Hukum Lingkungan, Kewenangan Pemerintah Pusat, Persetujuan Lingkungan

Abstrak

Perubahan kewenangan pemerintah pusat dalam pengaturan penerbitan persetujuan lingkungan pasca berlakunya UU No. 6 Tahun 2023 dan PP No. 22 Tahun 2021 menimbulkan implikasi hukum terhadap sistem perlindungan dan pengelolaan lingkungan hidup. Permasalahan yang dikaji meliputi ketentuan mengenai kewenangan pemerintah pusat, pengaturannya dalam sistem hukum nasional, serta perspektif Hukum Tata Negara Islam (siyasah dusturiyah). Tujuan kajian ini adalah menganalisis kesesuaian pengaturan kewenangan tersebut dengan prinsip konstitusi dan keadilan ekologis. Penelitian hukum normatif yang menggunakan pendekatan hukum dan konseptual merupakan metodologi yang digunakan. Temuan penelitian menunjukkan bahwa kewenangan pemerintah pusat ditentukan oleh tingkat risiko kegiatan, skala usaha, dan dampak lintas wilayah, namun berimplikasi pada pergeseran kewenangan dari daerah ke pusat yang berpotensi melemahkan otonomi daerah. Dalam perspektif siyasah dusturiyah, kebijakan lingkungan harus berlandaskan prinsip keadilan, kemaslahatan, dan amanah. Disimpulkan bahwa penguatan kewenangan pusat memerlukan akuntabilitas, pengawasan, dan partisipasi publik untuk menjamin keberlanjutan lingkungan hidup.
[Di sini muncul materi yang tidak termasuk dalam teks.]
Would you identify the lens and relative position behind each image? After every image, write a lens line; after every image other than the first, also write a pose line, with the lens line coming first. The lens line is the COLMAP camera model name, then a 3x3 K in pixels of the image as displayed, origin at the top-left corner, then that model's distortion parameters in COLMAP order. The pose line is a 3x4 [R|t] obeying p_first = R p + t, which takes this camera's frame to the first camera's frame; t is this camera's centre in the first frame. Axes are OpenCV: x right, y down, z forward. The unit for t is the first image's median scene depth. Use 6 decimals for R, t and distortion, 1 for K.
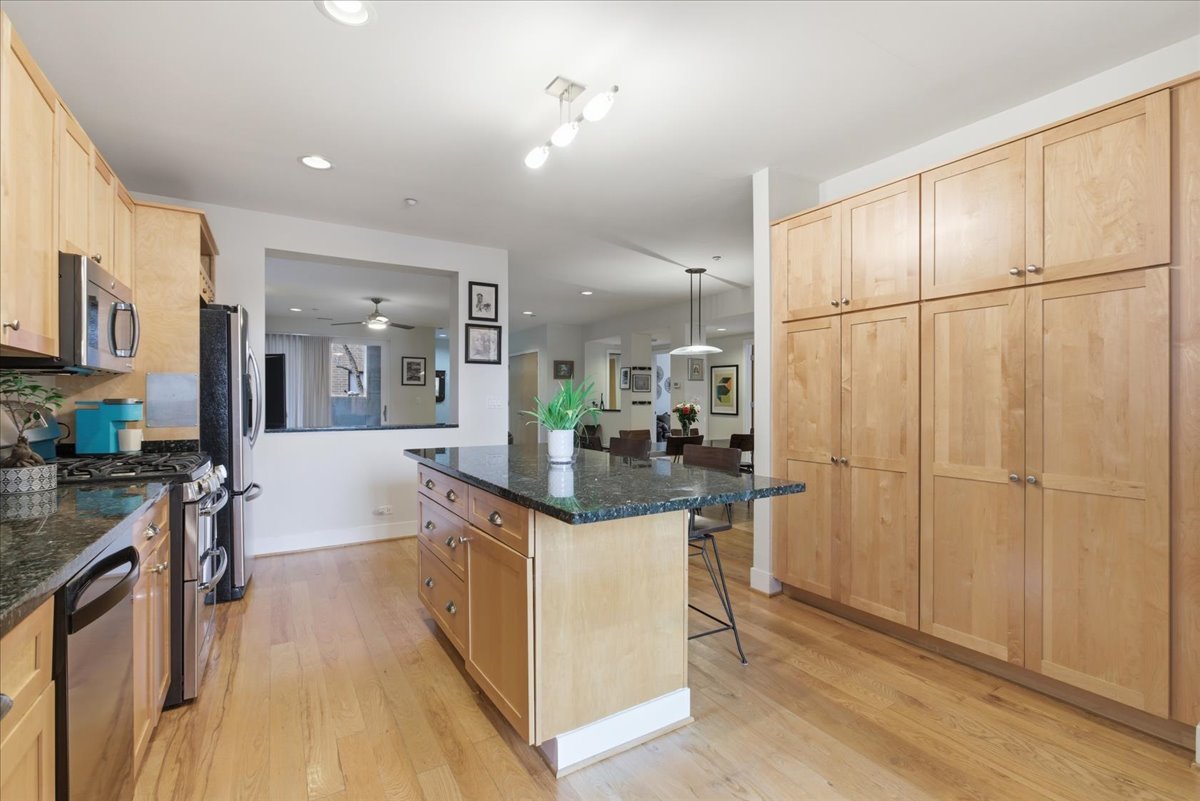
lens RADIAL K [[544.1, 0, 599.7], [0, 544.1, 399.8], [0, 0, 1]] dist [-0.005390, 0.000072]
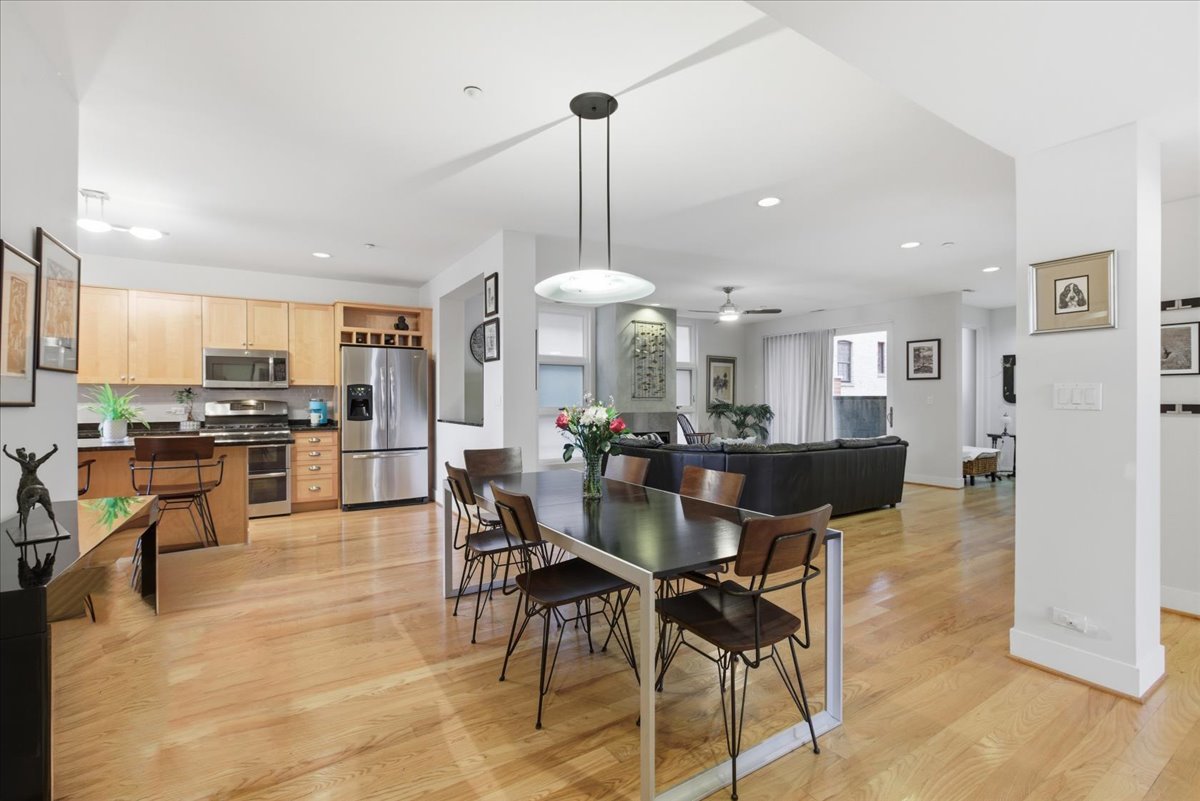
lens RADIAL K [[544.1, 0, 593.6], [0, 544.1, 401.9], [0, 0, 1]] dist [-0.005390, 0.000072]
pose [[0.027349, 0.008841, -0.999587, 0.765417], [-0.002278, 0.999959, 0.008782, -0.006945], [0.999623, 0.002037, 0.027368, 1.198055]]
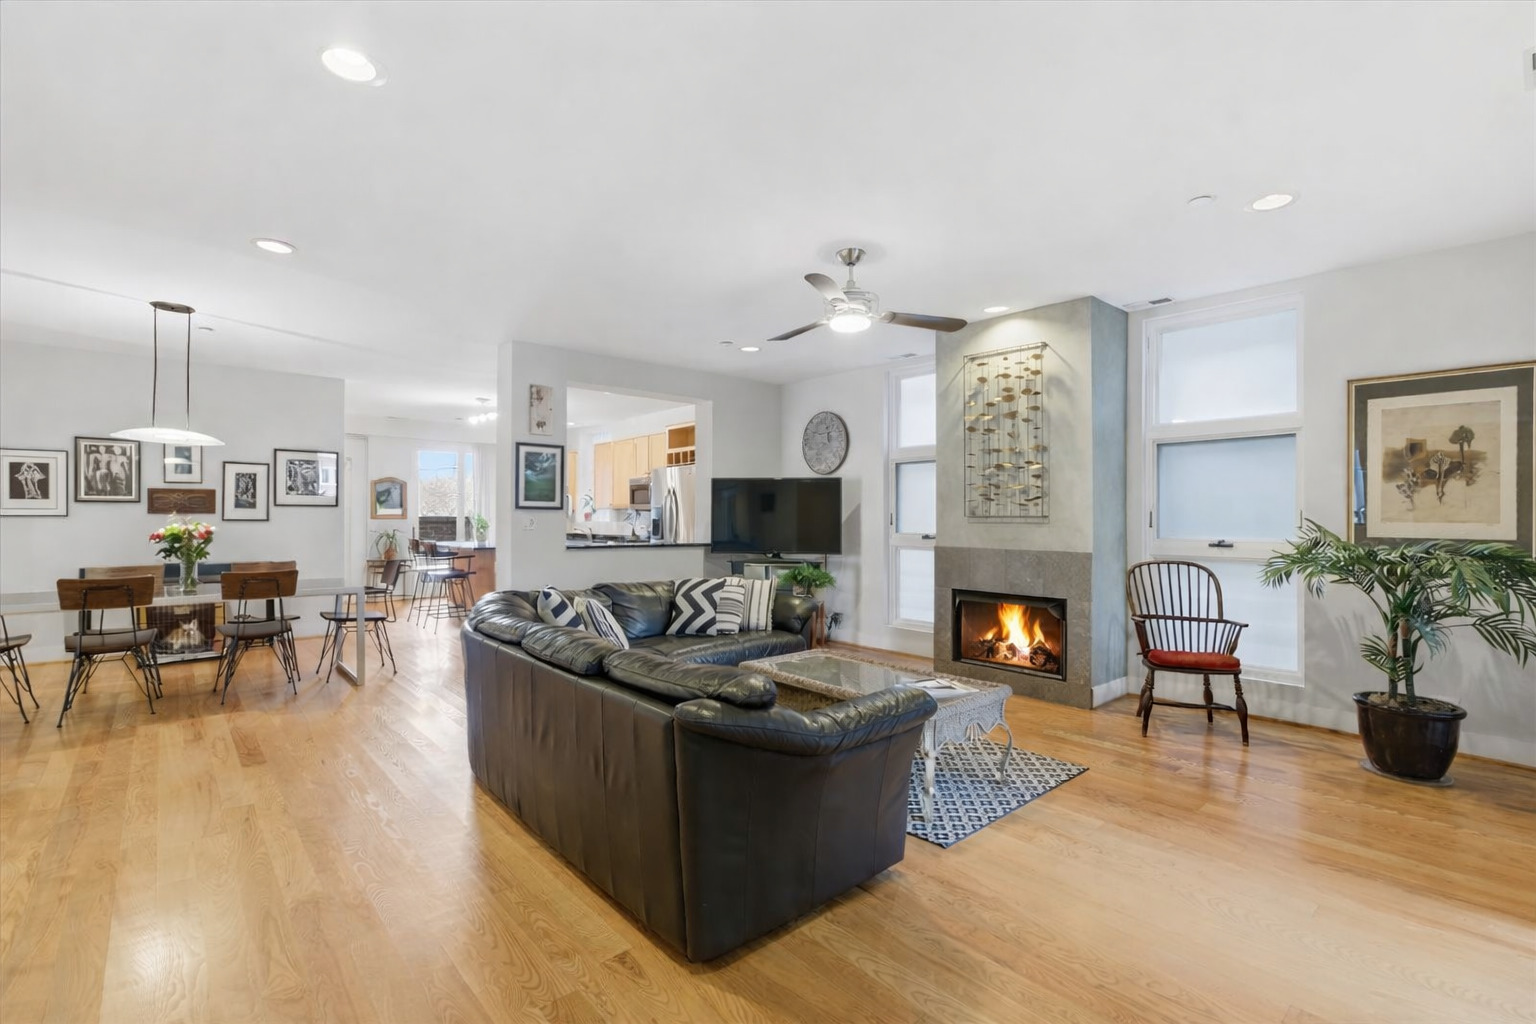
lens RADIAL K [[696.4, 0, 764.6], [0, 696.4, 517.1], [0, 0, 1]] dist [-0.005390, 0.000072]
pose [[-0.986131, -0.003108, -0.165938, -0.439016], [-0.002677, 0.999992, -0.002821, -0.001194], [0.165945, -0.002338, -0.986132, 2.339090]]
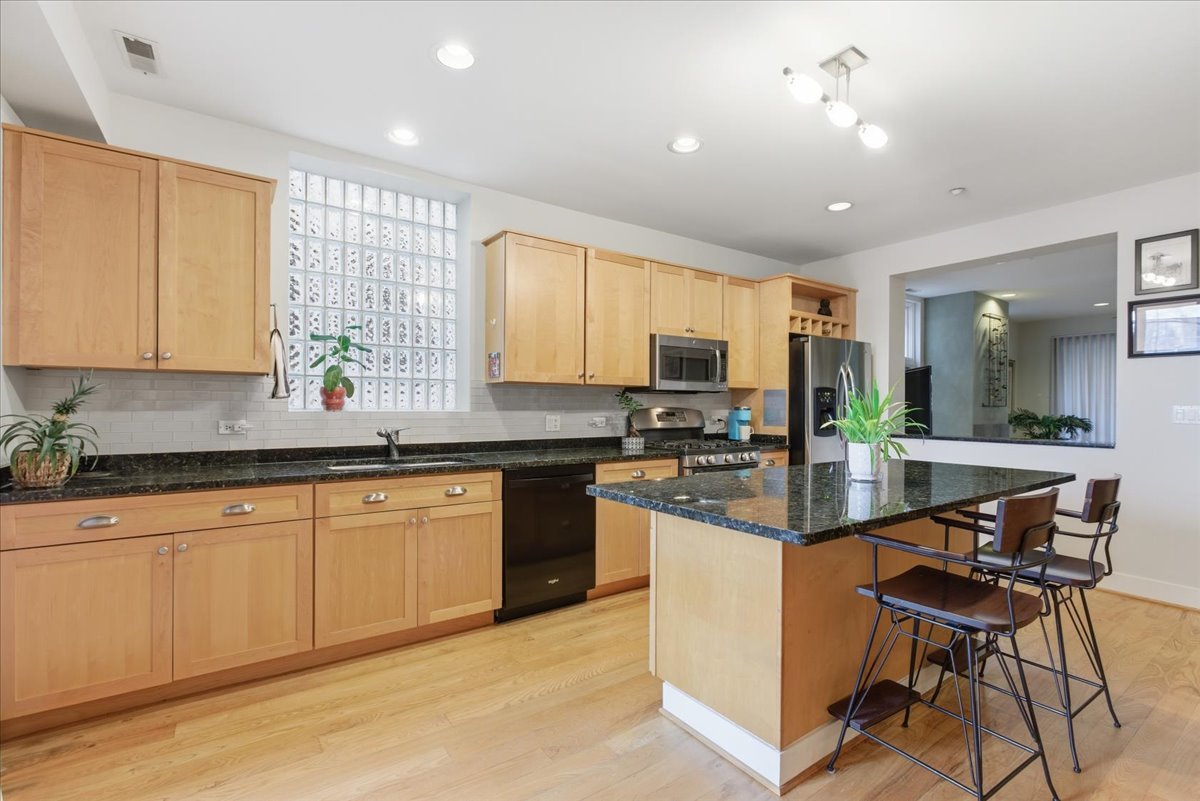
lens RADIAL K [[544.1, 0, 607.5], [0, 544.1, 400.4], [0, 0, 1]] dist [-0.005390, 0.000072]
pose [[0.061168, -0.009250, -0.998085, 0.410593], [-0.007307, 0.999926, -0.009714, -0.001103], [0.998101, 0.007887, 0.061096, 0.284174]]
Changes in the central government's authority in regulating the issuance of environmental approvals following the enactment of Law No. 6 of 2023 and Government Regulation No. 22 of 2021 have legal implications for the environmental protection and management system. The issues examined include provisions regarding central government authority, its regulation within the national legal system, and the perspective of Islamic Constitutional Law (siyasah dusturiyah). The purpose of this study is to analyze the conformity of these authority regulations with constitutional principles and ecological justice. Normative legal research using legal and conceptual approaches is the methodology used. The research findings indicate that central government authority is determined by the level of activity risk, business scale, and cross-regional impacts, but this has implications for a shift in authority from the regions to the center, potentially weakening regional autonomy. From a siyasah dusturiyah perspective, environmental policy must be based on the principles of justice, welfare, and trust. It is concluded that strengthening central government authority requires accountability, oversight, and public participation to ensure environmental sustainability.